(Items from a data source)
────────────────────

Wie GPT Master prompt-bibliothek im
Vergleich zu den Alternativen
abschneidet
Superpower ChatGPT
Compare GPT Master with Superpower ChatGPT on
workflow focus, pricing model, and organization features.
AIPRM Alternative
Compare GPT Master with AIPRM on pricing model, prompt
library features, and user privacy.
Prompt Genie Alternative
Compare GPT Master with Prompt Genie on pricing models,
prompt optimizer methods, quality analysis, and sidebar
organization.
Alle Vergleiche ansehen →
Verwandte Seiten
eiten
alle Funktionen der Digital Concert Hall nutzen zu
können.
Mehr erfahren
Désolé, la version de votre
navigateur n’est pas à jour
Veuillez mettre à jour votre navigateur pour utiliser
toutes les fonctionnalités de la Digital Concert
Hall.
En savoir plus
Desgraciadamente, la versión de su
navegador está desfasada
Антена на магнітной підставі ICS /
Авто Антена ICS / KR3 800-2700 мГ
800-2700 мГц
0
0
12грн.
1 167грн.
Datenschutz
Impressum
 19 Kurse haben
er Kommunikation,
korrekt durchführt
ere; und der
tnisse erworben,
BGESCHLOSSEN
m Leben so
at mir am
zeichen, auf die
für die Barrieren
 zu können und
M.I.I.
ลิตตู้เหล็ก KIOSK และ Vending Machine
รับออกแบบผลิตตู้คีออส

────────────────────

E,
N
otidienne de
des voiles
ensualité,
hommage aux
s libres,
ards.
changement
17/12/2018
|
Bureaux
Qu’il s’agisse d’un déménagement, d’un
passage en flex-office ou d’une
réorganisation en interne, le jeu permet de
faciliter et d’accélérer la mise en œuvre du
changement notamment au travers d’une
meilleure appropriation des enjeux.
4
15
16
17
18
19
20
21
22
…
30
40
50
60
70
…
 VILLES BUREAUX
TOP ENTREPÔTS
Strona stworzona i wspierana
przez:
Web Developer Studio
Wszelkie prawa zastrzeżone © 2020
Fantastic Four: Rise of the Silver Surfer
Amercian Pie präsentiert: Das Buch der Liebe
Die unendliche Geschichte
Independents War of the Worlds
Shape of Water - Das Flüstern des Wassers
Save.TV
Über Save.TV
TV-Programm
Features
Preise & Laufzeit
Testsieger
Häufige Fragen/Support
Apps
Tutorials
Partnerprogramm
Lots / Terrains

────────────────────

Which lines of the records above contain the word "Compare"? Report each one in full.

Compare GPT Master with Superpower ChatGPT on
Compare GPT Master with AIPRM on pricing model, prompt
Compare GPT Master with Prompt Genie on pricing models,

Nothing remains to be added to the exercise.